Tuesday, 25 January 2011

I am musing....

For Get Writing - a literary event taking place in Feb which I will be attending - I decided to investigate some of the authors who are going to be there (when I say investigate I don't mean stalking). One of the authors recently contributed to the VWC's blog space - Leigh Russell- and I heard she had a blog so decided to read it and I was quite surprised by a particular post. (I recommend her blog btw)

Now at Blast, whenever someone finished a story, they said that it was a brilliant feeling; like they had really accomplished something. And don't get me wrong they had - it isn't easy to write a book when you're between the ages of 13-19. Most don't do it. It's rare someone does. Now, I was told after completing Blood Moon that I was the third person on there to finish a story of that length. Ok, am straying off the point here - what I was meant to say is that I know its an accomplishment. But when I finished Blood Moon I felt...nothing. Actually, I felt quite lost. I'd just finished something that had taken up seven months of my spare time doing...and now I had nothing to do.

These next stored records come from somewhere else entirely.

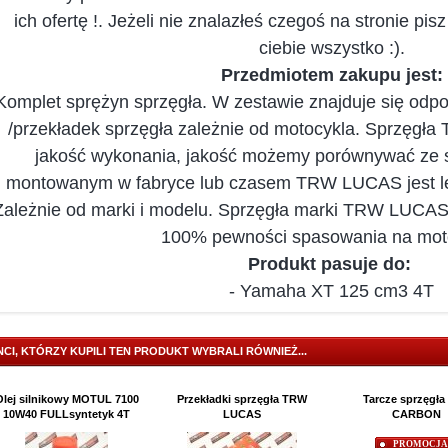
ich ofertę !. Jeżeli nie znalazłeś czegoś na stronie pi
ciebie wszystko :).
Przedmiotem zakupu jest:
Komplet sprężyn sprzęgła. W zestawie znajduje się odpow
/przekładek sprzęgła zależnie od motocykla. Sprzęgł
jakość wykonania, jakość możemy porównywać ze 
montowanym w fabryce lub czasem TRW LUCAS jest leps
Zależnie od marki i modelu. Sprzęgła marki TRW LUCAS 
100% pewności spasowania na mot
Produkt pasuje do
:
- Yamaha XT 125 cm3 4T
NCI, KTÓRZY KUPILI TEN PRODUKT WYBRALI RÓWNIEŻ...
Olej silnikowy MOTUL 7100
Przekładki sprzęgła TRW
Tarcze sprzęgła
10W40 FULLsyntetyk 4T
LUCAS
CARBON
PROMOCJA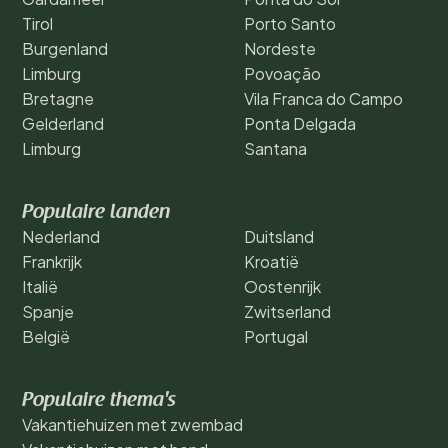
Tirol
Porto Santo
Burgenland
Nordeste
Limburg
Povoação
Bretagne
Vila Franca do Campo
Gelderland
Ponta Delgada
Limburg
Santana
Populaire landen
Nederland
Duitsland
Frankrijk
Kroatië
Italië
Oostenrijk
Spanje
Zwitserland
België
Portugal
Populaire thema's
Vakantiehuizen met zwembad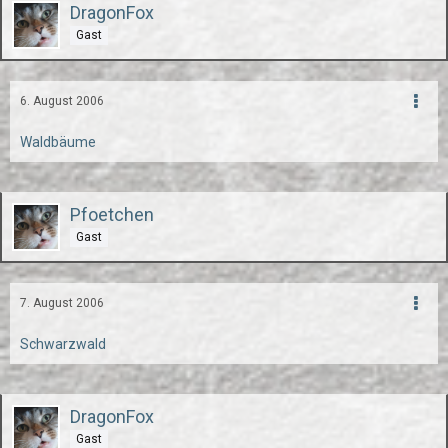
DragonFox
Gast
6. August 2006
Waldbäume
Pfoetchen
Gast
7. August 2006
Schwarzwald
DragonFox
Gast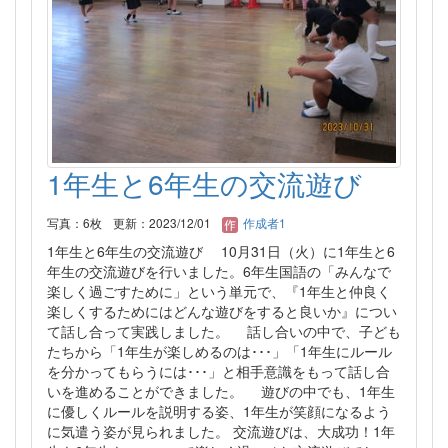
1年生と6年生の交流遊び
写真：6枚
更新：2023/12/01
作成者1
1年生と6年生の交流遊び 10月31日（火）に1年生と6
年生の交流遊びを行いました。6年生国語の「みんなで
楽しく過ごすために」という単元で、『1年生と仲良く
楽しくするためにはどんな遊びをすると良いか』につい
て話し合って実践しました。 話し合いの中で、子ども
たちから「1年生が楽しめるのは･･･」「1年生にルール
を分かってもらうには･･･」と相手意識をもって話し合
いを進めることができました。 遊びの中でも、1年生
に優しくルールを説明する姿、1年生が笑顔になるよう
に気遣う姿が見られました。 交流遊びは、大成功！1年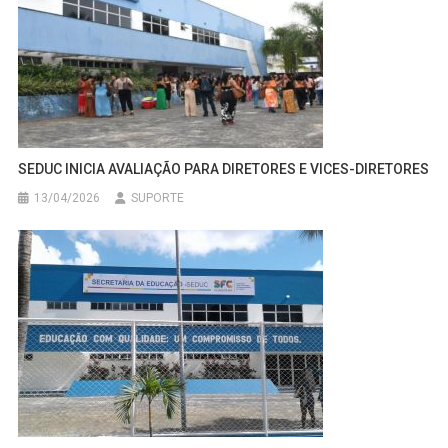
SEDUC INICIA AVALIAÇÃO PARA DIRETORES E VICES-DIRETORES
13/04/2026
SUPORTE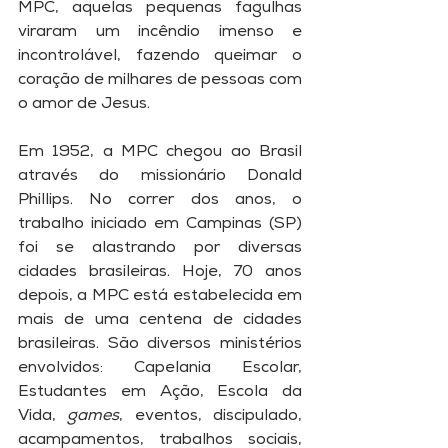
MPC, aquelas pequenas fagulhas 
viraram um incêndio imenso e 
incontrolável, fazendo queimar o 
coração de milhares de pessoas com 
o amor de Jesus. 
Em 1952, a MPC chegou ao Brasil 
através do missionário Donald 
Phillips. No correr dos anos, o 
trabalho iniciado em Campinas (SP) 
foi se alastrando por diversas 
cidades brasileiras. Hoje, 70 anos 
depois, a MPC está estabelecida em 
mais de uma centena de cidades 
brasileiras. São diversos ministérios 
envolvidos: Capelania Escolar, 
Estudantes em Ação, Escola da 
Vida, 
games
, eventos, discipulado, 
acampamentos, trabalhos sociais, 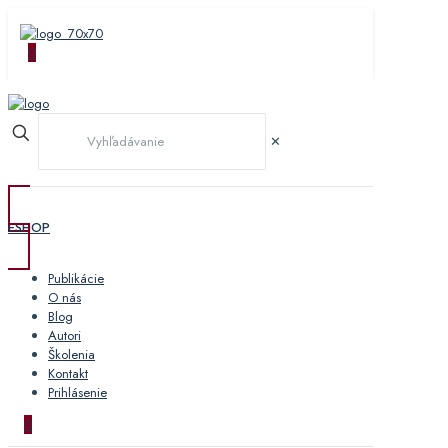
0
✕
ESHOP
Publikácie
O nás
Blog
Autori
Školenia
Kontakt
Prihlásenie
0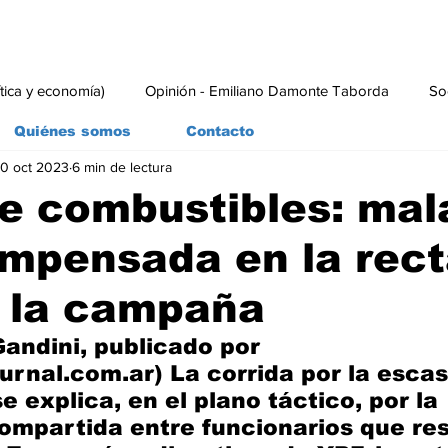
ítica y economía)
Opinión - Emiliano Damonte Taborda
So
Quiénes somos
Contacto
0 oct 2023
6 min de lectura
rial
Economía y Producción
#economia
#consumo
de combustibles: mal
impensada en la rec
e la campaña
Gandini, publicado por 
nal.com.ar) La corrida por la escas
 explica, en el plano táctico, por la 
ompartida entre funcionarios que re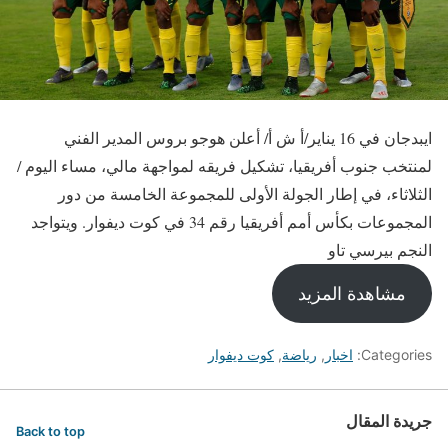
ايبدجان في 16 يناير/أ ش أ/ أعلن هوجو بروس المدير الفني
لمنتخب جنوب أفريقيا، تشكيل فريقه لمواجهة مالي، مساء اليوم /
الثلاثاء، في إطار الجولة الأولى للمجموعة الخامسة من دور
المجموعات بكأس أمم أفريقيا رقم 34 في كوت ديفوار. ويتواجد
النجم بيرسي تاو
مشاهدة المزيد
Categories:
اخبار
,
رياضة
,
كوت ديفوار
جريدة المقال
Back to top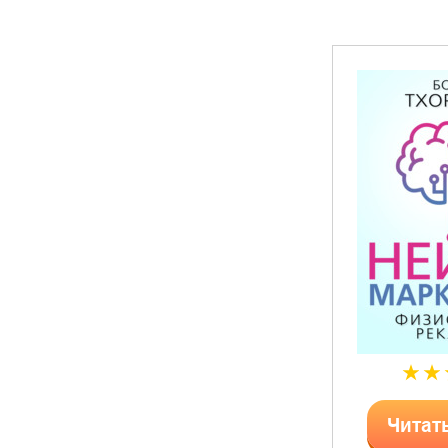
Читат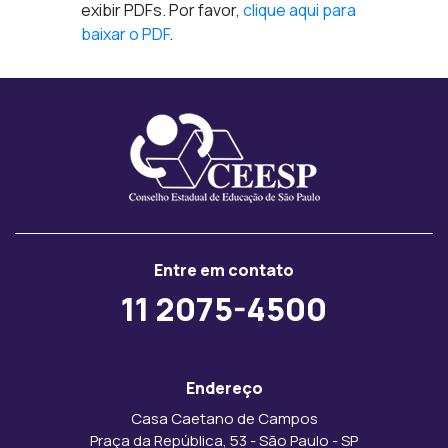
exibir PDFs. Por favor,
clique aqui para
baixar o PDF
.
Entre em contato
11 2075-4500
Endereço
Casa Caetano de Campos
Praça da República, 53 - São Paulo - SP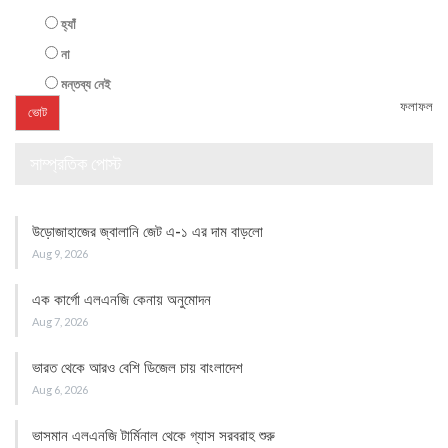
হ্যাঁ
না
মন্তব্য নেই
ফলাফল
সাম্প্রতিক পোস্ট
উড়োজাহাজের জ্বালানি জেট এ-১ এর দাম বাড়লো
Aug 9, 2026
এক কার্গো এলএনজি কেনায় অনুমোদন
Aug 7, 2026
ভারত থেকে আরও বেশি ডিজেল চায় বাংলাদেশ
Aug 6, 2026
ভাসমান এলএনজি টার্মিনাল থেকে গ্যাস সরবরাহ শুরু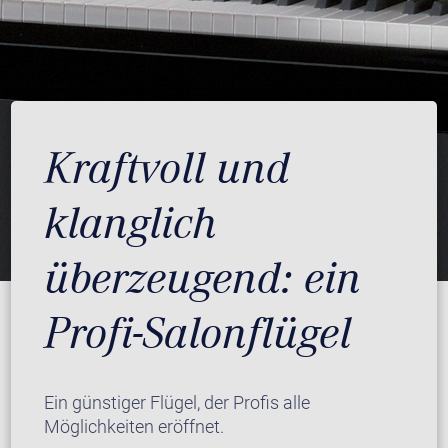
Kraftvoll und
klanglich
überzeugend: ein
Profi-Salonflügel
Ein günstiger Flügel, der Profis alle
Möglichkeiten eröffnet.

On this post it mentioned something about it being an anti-climax (in the comments bit. I am nosy) and it never occurred to me before - finally something huge that I had undertaken was finished. It was done. Now I was left with what felt like...nothing. I had no new ideas. There was nothing screaming out to me to be written. I wrote one short story in that time (it wasn't brilliant) and I felt myself going a bit mad. My mind was demanding something to be written. Something to be created. It didn't matter what the hell it was, it just had to be something. And in a fit of madness or pure writing passion the poem Waiting was made. In I think about ten minutes. It was a long time after all.

For a few weeks after that, there really wasn't that much more that I wanted to write. I read the beginning of Blood Moon to the VWC - but it didn't feel right. My writing had changed enormously from when I had started. For better or worse am still not sure.

I was on a train to Brighton and was looking out the window. I noticed a station called Burgess Hill. It struck me then that it would be a really good name for a story. The idea followed a few weeks later. A notepad was bought (in Scotland, this was during the school holidays) and Burgess Hill was born. (For anyone who cares the surname of C is Inveroy - reference to Inveraray where the notepad was bought from) It wasn't the type of story that I am used to writing but it was different. That helped satisfy my need to write.

I tried out Burgess Hill on the Blastites. They seemed to like it. After a few weeks of gathering courage to read in front of the VWC (still do struggle with it. I blush every time I read. Highly embarrassing. I think my shyness is increased because a) they're all adults and b) they're all more experienced than me. They are lovely people though if a little intimidating) I read out the first bit of Burgess Hill. They seemed to like it.

I think I always will have a problem with my writing. I am one of those people who are never satisfied with their work. I always listen to the bad because I know that shows I have room for improvement.  However I tend to only listen to the bad, which I need to sort out.

Anywho I shall stop boring you all with this. And tell you something interesting. My muse today is an orange cat with purple polka dots on it. Cos that is how I roll. *puts sunglasses on*

Am resisting the urge to write anymore of Underdog. I need to get Burgess Hill part one done before I can start writing that. Even though at the moment it feels like my notepad is calling to me.

Take care me dears and I hope you're muses visit you all tonight and inspire you to do something wonderful.

Ellen xxx


  1. When you are satisfied with your writing, you will stop being self critical, and we all need to read our own work critically. It's hard to do, but it sounds like you are already self editing. Is any writer ever satisfied with what they've written? Is it ever 'perfect' ?
    I'm glad you liked my blog, btw. You're welcome to come and join in the discussion.

  2. Hello Leigh (is it alright for me to call you that or would you prefer Mrs Russell? I still very much have school manners drilled into me.)

    You are right - I am not sure whether writers are truly satisfied in their work. I guess we are always looking for ways to improve - that in its self is a good thing. As is looking at the good - knowing that you can write.

    Oh and your blog is brilliant. It won me over completely when I saw the picture of you and the two storm troopers. (I believe that is what they are called - please feel free to correct me!)